Arnn’s point is that government by bureaucracy, by lawyers litigating the details of any one of the hundreds of thousands of regulations in the Federal Register, or by judges who themselves cannot possibly read or comprehend the laws upon which they are to pass judgment, functions as an all-encompassing Ring of Gyges.  No one knows what the lawmakers, that is, the hundreds and hundreds of thousands of secretaries and undersecretaries in departments and offices at all levels of government, are doing, or even who they are.  The lawmakers themselves do not know what they in the aggregate are doing, or who they are.  They might be, individually, as virtuous as Socrates; but they would still be not transparent, but invisible, impossible to see.

And how likely is it that they will be as virtuous as Socrates?  For they cannot be wholly unaware of their privileged position.  Does anyone know the whole of the IRS’s actions?  Can anyone know it?  If an IRS commissar sends a vaguely worded obliviscendum to an underling, to the effect that certain people engaged in certain political activities might merit a somewhat more acute investigation of their businesses and their charitable donations, who is to know?  A paper trail is almost meaningless when you are suffocating under an ocean of paper.  It is not that the paper trail leads nowhere.  It leads anywhere and everywhere.  It is not that there is but one possible trail.  There are innumerable possible trails.  And I do mean innumerable.  The factorial function comes into play: one department chief multiplied by two aides, three secretaries, four division chiefs, five division assistants, six subdivision heads, seven liaisons, eight coordinators, nine principals and ten people on the ground—a tangle among only ten strata, gives you the number 10!, which is 3,628,000.  The number 20!, I believe, is greater than the number of stars in the universe.

The devil is in the details, as the saying goes.  Such a system leaves all the details up to bureaucratic devils, with a vast field of play, and virtually no accountability.  It is a Ring of Gyges.

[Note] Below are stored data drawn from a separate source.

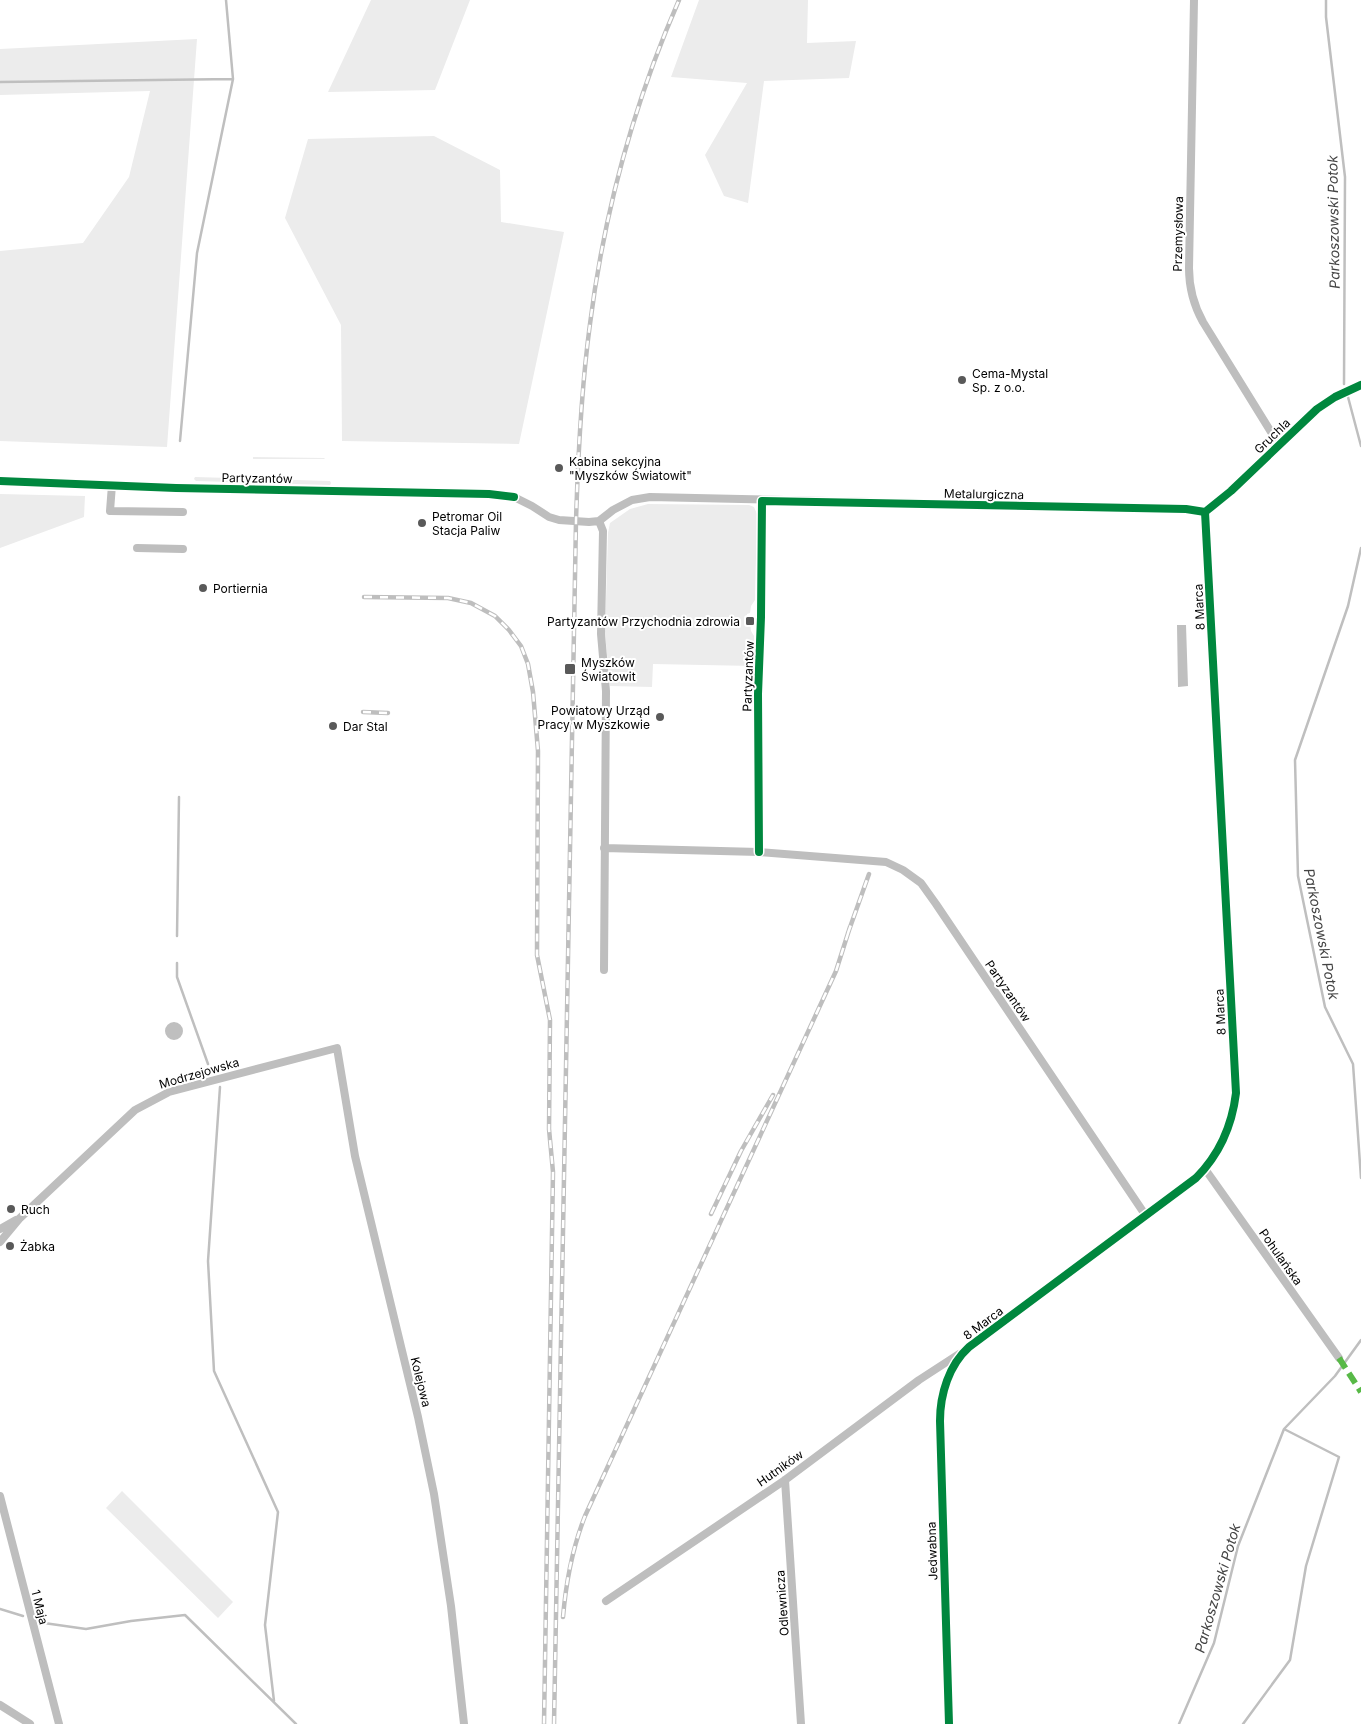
<svg xmlns="http://www.w3.org/2000/svg" width="1361" height="1724" font-family="Inter,sans-serif">
<style>
.green{fill:#ececec}
.water{fill:#bfbfbf}
.lines{fill:none;stroke-linecap:round;stroke-linejoin:round}
.stream{stroke:#bfbfbf;stroke-width:2.5}
.street{stroke:#bebebe;stroke-width:8}
.rail-casing{stroke:#bebebe;stroke-width:4.5}
.rail{stroke:#fff;stroke-width:2.5;stroke-dasharray:8;stroke-linecap:butt}
.quiet{stroke:#58b947;stroke-width:6;stroke-dasharray:12 6;stroke-linecap:butt}
.cycleway-casing{stroke:#fff;stroke-width:11}
.cycleway{stroke:#00873e;stroke-width:8}
.poi-dot{fill:#595959;stroke:#fff;stroke-width:2}
.labels{text-anchor:middle;dominant-baseline:central;stroke-width:4;stroke-linejoin:round;paint-order:stroke}
.street-label{font-size:12px;fill:#000;stroke:#fff}
.poi-label{font-size:12px;fill:#000;stroke:#fff;text-anchor:start}
.water-label{font-size:14px;font-style:italic;fill:#444;stroke:#fff}
</style>
<rect width="100%" height="100%" fill="#fff"/>
<path class="green" d="M371,0H470L435,90L328,92Z
M699,0H808L807,43L856,41L849,78L764,81L748,203L724,196L705,155L747,83L671,77Z
M197,39L167,447L0,441V251L83,243L129,177L150,91L0,95V49Z
M434,136L500,170L501,222L564,232L519,444L342,441L341,325L285,218L308,139Z
M253,457L324,458L325,459H253Z
M195,477L330,481L331,483L330,485L196,481L194,479Z
M0,494L85,496L84,517L0,548Z
M648,504L749,505L754,507L757,514L755,600L751,606L750,613L747,614V622L750,623L751,631L754,636V666L653,664L652,687L610,686L605,633L608,533L610,523L630,509Z
M122,1491L233,1602L218,1618L106,1508Z"/>
<path class="water" d="M1177,625H1186L1188,686L1178,687Z
M165 1031a9 9 0 1 1 18 0a9 9 0 1 1-18 0Z"/>
<g class="lines">
<path class="stream" d="M1326,0V17L1345,177L1344,384
M0,82L233,79
M1348,397L1361,446
M180,441L197,253L233,79L226,0
M1361,548L1348,606L1295,760L1298,876L1325,1007L1353,1064L1361,1178
M177,936L179,797
M177,963V977L208,1064
M220,1087L208,1261L214,1371L278,1512L265,1625L274,1701
M0,1609L23,1616
M44,1623L86,1629L131,1621L185,1615L296,1724
M1179,1724L1214,1643L1238,1546L1284,1429L1335,1376L1361,1340
M1243,1724L1290,1660L1306,1566L1339,1457L1284,1429"/>
<path class="street" d="M1194,0L1189,268C1189,288 1193,304 1203,322L1279,445
M0,481L176,488L489,494L514,497L532,506L549,517L559,520L589,522L599,521L613,510L632,500L650,497L1186,509L1205,512
M112,485L110,511L183,512
M1205,512L1231,491L1317,409L1335,397L1361,385
M599,521L603,531L601,634L606,691L604,970
M137,548L183,549
M604,848L759,852L886,862L903,870L921,883L936,904L1146,1216
M759,852L758,694L761,617L762,501
M1205,1169L1339,1358
M0,1229L16,1220
M0,1242L20,1218L135,1110L169,1092L337,1048L355,1156L418,1417L434,1494L451,1606L464,1724
M785,1480L801,1724
M0,1496L59,1724
M606,1601L785,1480L919,1380L959,1354
M0,1705L30,1724
M949,1724L940,1421C940,1394 949,1365 969,1347L1196,1178C1220,1154 1232,1126 1236,1093L1205,512"/>
<g class="rail-casing">
<path id="rail" d="M364,597L448,598L471,603L495,616L509,630L521,646L528,664L533,692L538,751L537,955L550,1020L549,1129L553,1172L544,1724
M363,712L388,713
M848,933L869,874
M711,1214L741,1151L773,1095
M563,1617C566,1582 572,1549 585,1516L836,971L850,927
M554,1724L576,521C578,455 581,390 590,324C604,213 634,103 679,0"/>
</g>
<use href="#rail" class="rail"/>
<path class="quiet" d="M1339,1358L1361,1392"/>
<g class="cycleway-casing">
<path id="cycleway" d="M0,481L176,488L489,494L514,497
M1205,512L1231,491L1317,409L1335,397L1361,385
M759,852L758,694L761,617L762,501L1186,509L1205,512
M949,1724L940,1421C940,1394 949,1365 969,1347L1196,1178C1220,1154 1232,1126 1236,1093L1205,512"/>
</g>
<use href="#cycleway" class="cycleway"/>
</g>
<g class="poi-dot">
<circle cx="962" cy="380" r="5"/>
<circle cx="559" cy="468" r="5"/>
<circle cx="422" cy="523" r="5"/>
<circle cx="203" cy="588" r="5"/>
<rect x="745" y="616" width="10" height="10" rx="2.5"/>
<rect x="564" y="663" width="12" height="12" rx="2.5"/>
<circle cx="660" cy="717" r="5"/>
<circle cx="333" cy="726" r="5"/>
<circle cx="11" cy="1209" r="5"/>
<circle cx="10" cy="1246" r="5"/>
</g>
<g class="labels">
<g class="street-label">
<text transform="translate(1178 234) rotate(-89)">Przemysłowa</text>
<text transform="translate(1272 436) rotate(-44)">Gruchla</text>
<text transform="translate(257 478) rotate(1)">Partyzantów</text>
<text transform="translate(984 494) rotate(1)">Metalurgiczna</text>
<text transform="translate(1199 607) rotate(-93)">8 Marca</text>
<text transform="translate(748 676) rotate(-88)">Partyzantów</text>
<text transform="translate(1008 991) rotate(56)">Partyzantów</text>
<text transform="translate(1220 1012) rotate(-93)">8 Marca</text>
<text transform="translate(199 1073) rotate(-16)">Modrzejowska</text>
<text transform="translate(1281 1257) rotate(55)">Pohulańska</text>
<text transform="translate(983 1323) rotate(-37)">8 Marca</text>
<text transform="translate(421 1382) rotate(76)">Kolejowa</text>
<text transform="translate(780 1468) rotate(-35)">Hutników</text>
<text transform="translate(932 1551) rotate(-92)">Jedwabna</text>
<text transform="translate(782 1603) rotate(-94)">Odlewnicza</text>
<text transform="translate(40 1607) rotate(76)">1 Maja</text>
</g>
<g class="poi-label">
<text x="972" y="373">Cema-Mystal<tspan x="972" dy="14">Sp. z o.o.</tspan></text>
<text x="569" y="461">Kabina sekcyjna<tspan x="569" dy="14">"Myszków Światowit"</tspan></text>
<text x="432" y="516">Petromar Oil<tspan x="432" dy="14">Stacja Paliw</tspan></text>
<text x="213" y="588">Portiernia</text>
<text x="740" y="621" text-anchor="end">Partyzantów Przychodnia zdrowia</text>
<text x="581" y="662">Myszków<tspan x="581" dy="14">Światowit</tspan></text>
<text x="650" y="710" text-anchor="end">Powiatowy Urząd<tspan x="650" dy="14">Pracy w Myszkowie</tspan></text>
<text x="343" y="726">Dar Stal</text>
<text x="21" y="1209">Ruch</text>
<text x="20" y="1246">Żabka</text>
</g>
<g class="water-label">
<text transform="translate(1333 222) rotate(-91)">Parkoszowski Potok</text>
<text transform="translate(1322 934) rotate(79)">Parkoszowski Potok</text>
<text transform="translate(1217 1588) rotate(-74)">Parkoszowski Potok</text>
</g>
</g>
</svg>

What can citizens do about it?  Nothing at all, unless they begin to recognize what it is: Jabba the State, I call it.  It knows no limits.  It has a diseased life of its own.  It shares its prime directive with all creatures, including cancers: it must survive.  Its second directive is like unto the first: it must grow, and reproduce.  It appears to be run by the people, but that is a bad joke; the people, no matter how they cast their vote, are afraid of it, and believe it capable of all evil.  It has more influence over what enters the mind of a child—your child, reader—than the King of England in the Middle Ages had over anything at all, including the customs duties that filled his coffers and the military escapades of his own dukes and earls.

It retains the outward show of a democratic republic, and indeed makes a noisier display of democratic machinery, such as elections, than ever before.  But it is not a democratic republic.  It is something else.  Its tentacles are legion, and they strike deep.